• [About this task]:
Starting at the line that holds "36 Gillette Fusion Proglide 2 patrone", set down each line through the end of the listing, exactly as written and with nothing added.

───

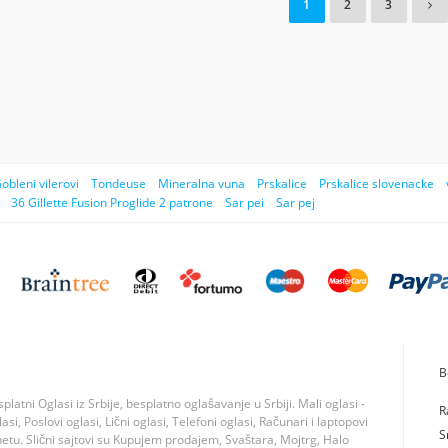
1
2
3
obleni vilerovi
Tondeuse
Mineralna vuna
Prskalice
Prskalice slovenacke
36 Gillette Fusion Proglide 2 patrone
Sar pei
Sar pej
B
tni Oglasi iz Srbije, besplatno oglašavanje u Srbiji. Mali oglasi -
R
si, Poslovi oglasi, Lični oglasi, Telefoni oglasi, Računari i laptopovi
S
rnetu. Slični sajtovi su Kupujem prodajem, Svaštara, Mojtrg, Halo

───

• [Written response]:
36 Gillette Fusion Proglide 2 patrone
Sar pei
Sar pej
B
tni Oglasi iz Srbije, besplatno oglašavanje u Srbiji. Mali oglasi -
R
si, Poslovi oglasi, Lični oglasi, Telefoni oglasi, Računari i laptopovi
S
rnetu. Slični sajtovi su Kupujem prodajem, Svaštara, Mojtrg, Halo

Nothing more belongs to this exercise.